(WHAT TO WORK ON) Format the items as a numbered list, leaving out blank lines and the pictures, starting with the line that contains "Schema: each photo" and going on through the line that contains "dist [-0.080659, 0.000000]".

(PROVIDED DATA)

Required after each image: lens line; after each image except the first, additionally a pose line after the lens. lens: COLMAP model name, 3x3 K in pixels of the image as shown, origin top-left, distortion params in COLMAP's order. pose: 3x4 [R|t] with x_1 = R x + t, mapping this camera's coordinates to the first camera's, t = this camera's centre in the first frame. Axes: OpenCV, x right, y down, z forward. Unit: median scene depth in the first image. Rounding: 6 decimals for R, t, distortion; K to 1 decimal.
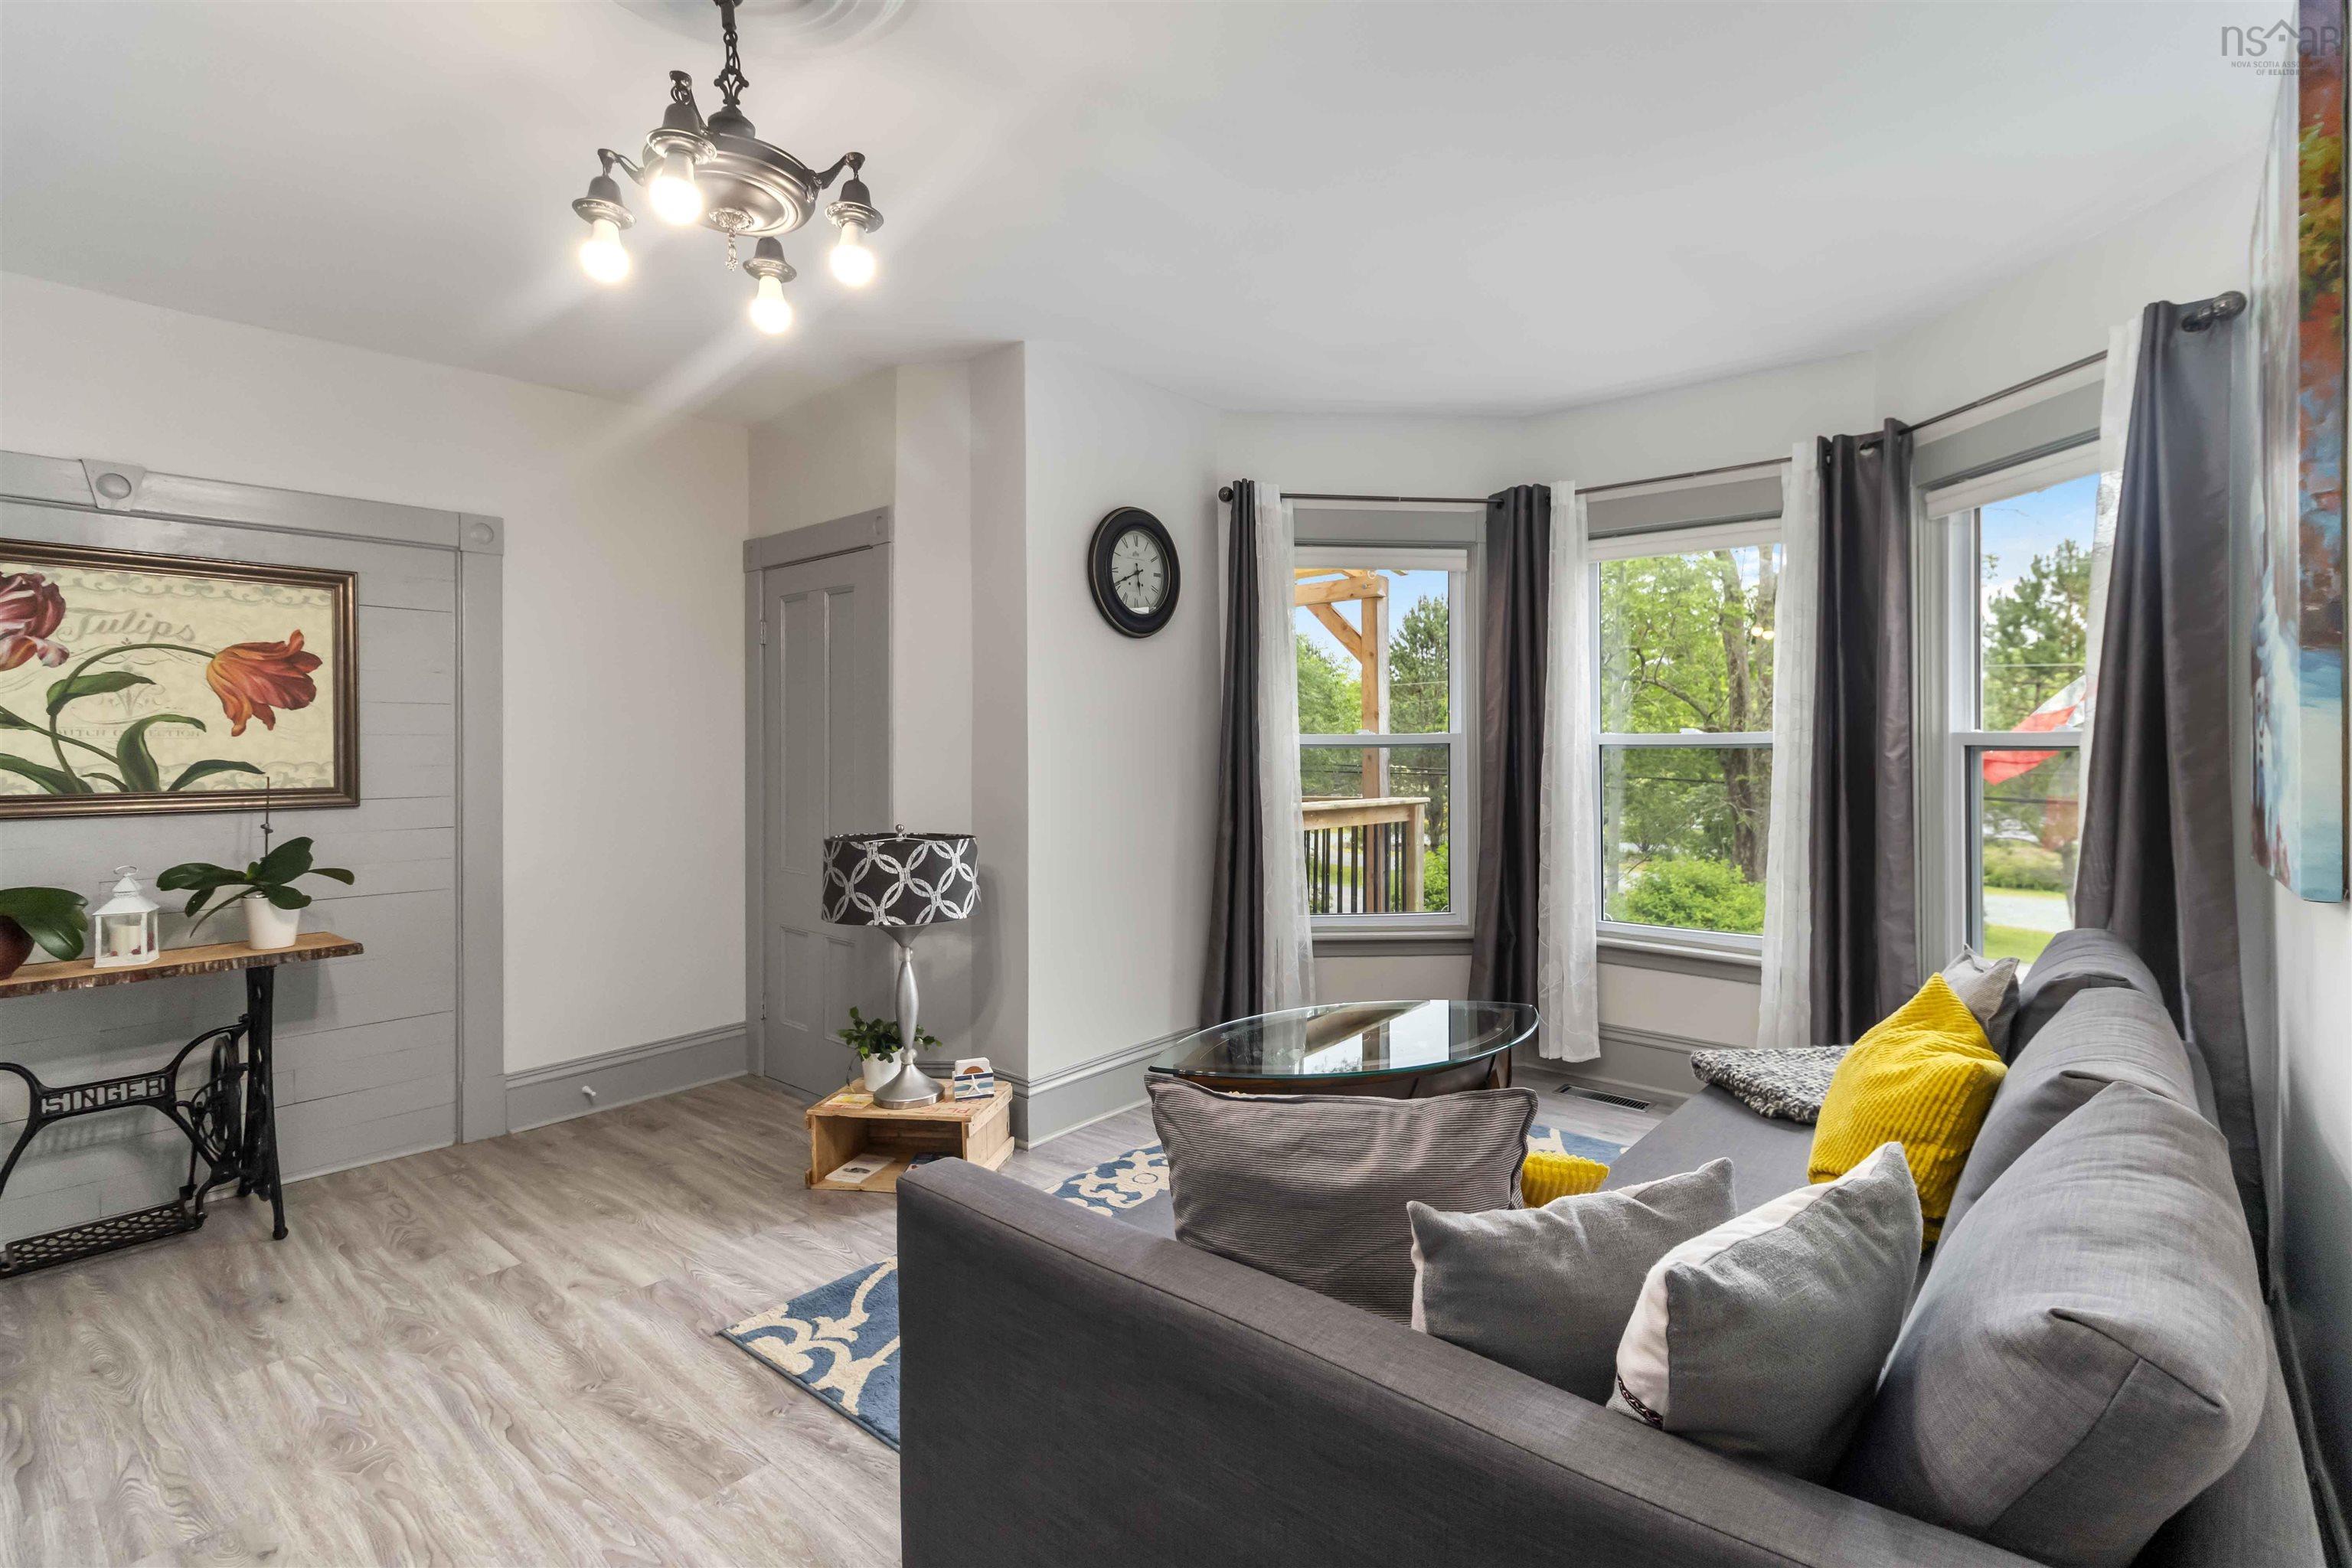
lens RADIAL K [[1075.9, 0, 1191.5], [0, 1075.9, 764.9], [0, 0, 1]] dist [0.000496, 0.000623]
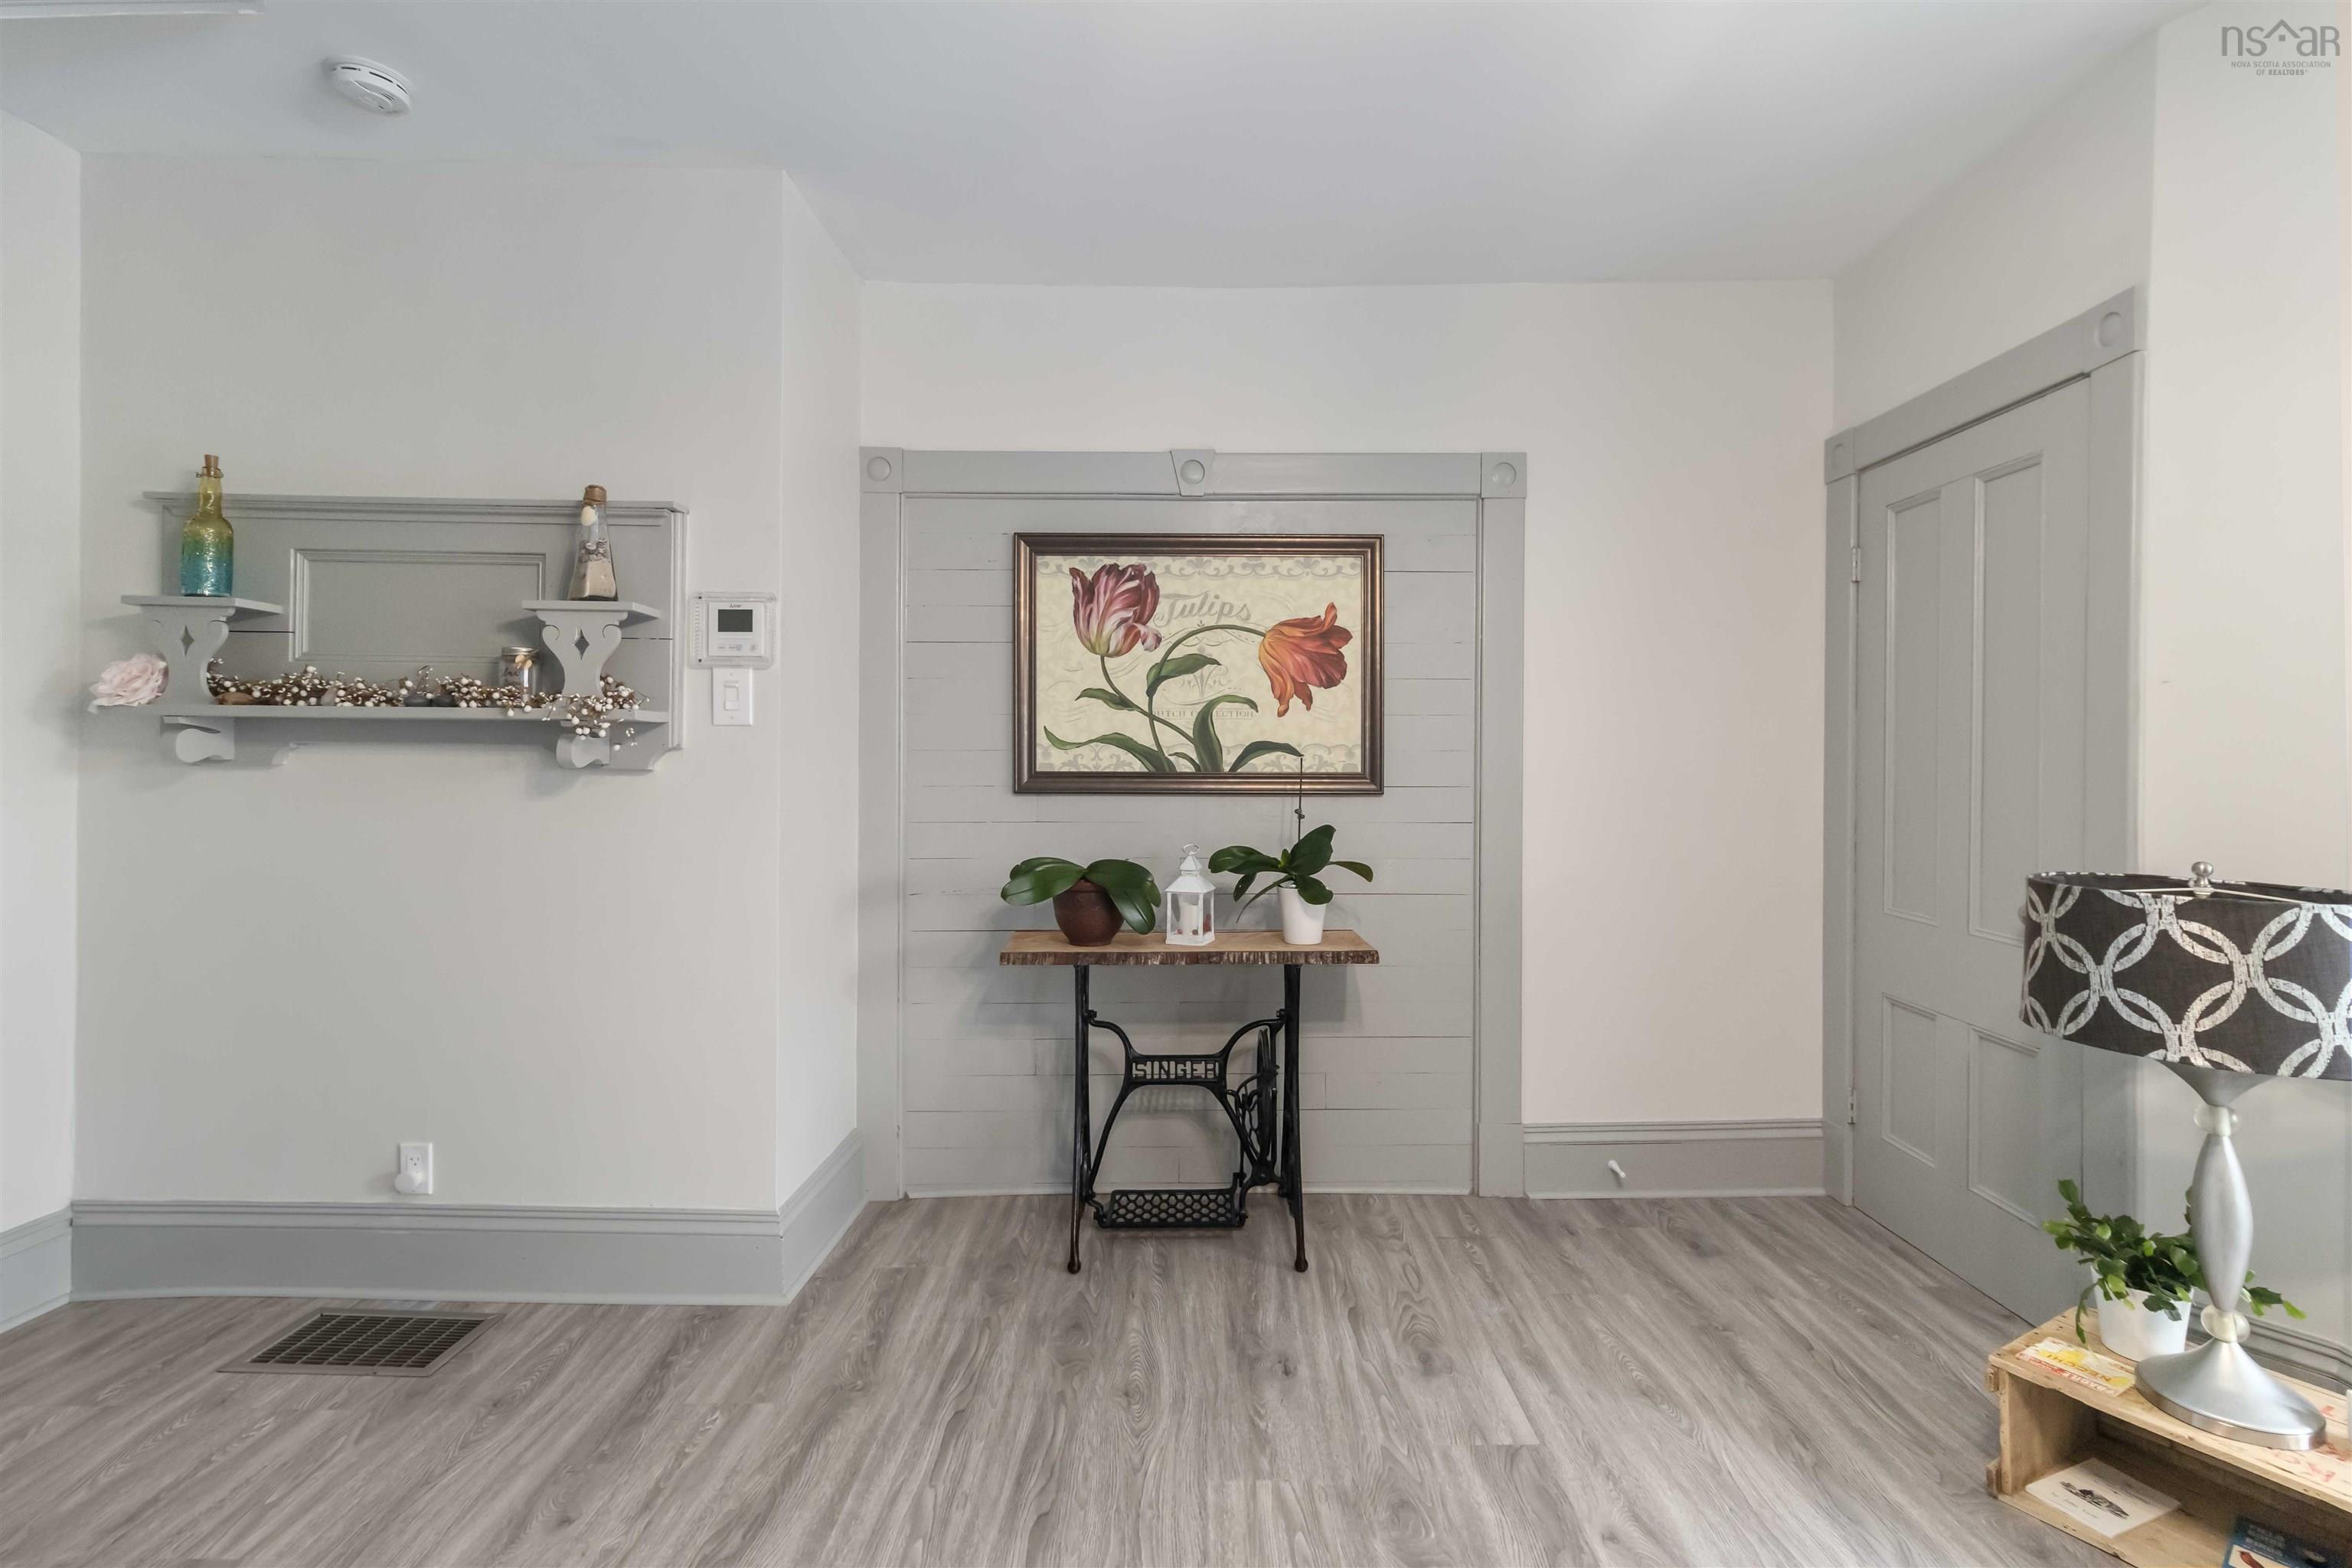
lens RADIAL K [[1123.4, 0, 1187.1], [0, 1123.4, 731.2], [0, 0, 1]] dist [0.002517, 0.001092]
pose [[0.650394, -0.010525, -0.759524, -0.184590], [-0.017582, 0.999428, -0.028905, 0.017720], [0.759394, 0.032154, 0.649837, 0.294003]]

...

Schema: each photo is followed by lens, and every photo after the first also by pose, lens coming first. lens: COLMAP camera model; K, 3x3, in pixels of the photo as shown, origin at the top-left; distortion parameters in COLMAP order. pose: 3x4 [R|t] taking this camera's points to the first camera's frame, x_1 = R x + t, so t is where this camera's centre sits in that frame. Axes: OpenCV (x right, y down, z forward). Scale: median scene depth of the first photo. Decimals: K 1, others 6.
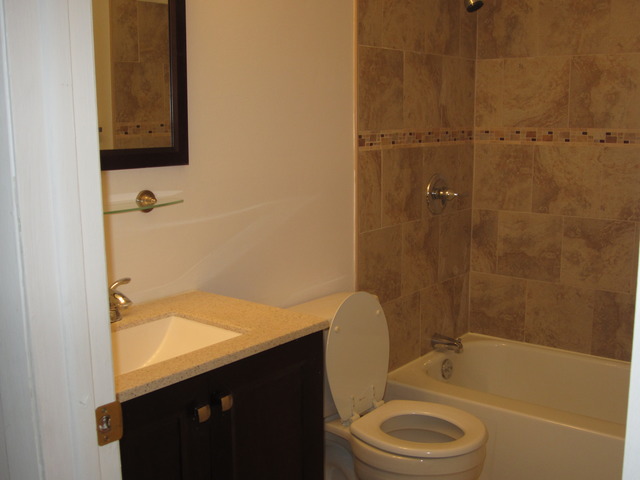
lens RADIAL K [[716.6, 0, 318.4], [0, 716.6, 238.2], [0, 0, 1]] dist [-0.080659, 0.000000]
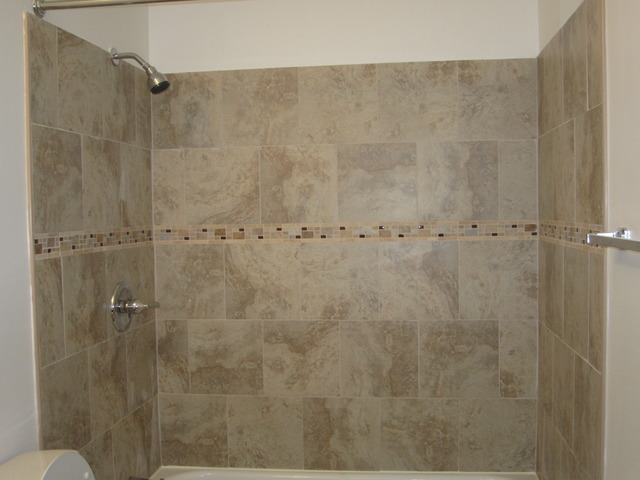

(ANSWER SECTION)
1. Schema: each photo is followed by lens, and every photo after the first also by pose, lens coming first. lens: COLMAP camera model; K, 3x3, in pixels of the photo as shown, origin at the top-left; distortion parameters in COLMAP order. pose: 3x4 [R|t] taking this camera's points to the first camera's frame, x_1 = R x + t, so t is where this camera's centre sits in that frame. Axes: OpenCV (x right, y down, z forward). Scale: median scene depth of the first photo. Decimals: K 1, others 6.
2. lens RADIAL K [[716.6, 0, 318.4], [0, 716.6, 238.2], [0, 0, 1]] dist [-0.080659, 0.000000]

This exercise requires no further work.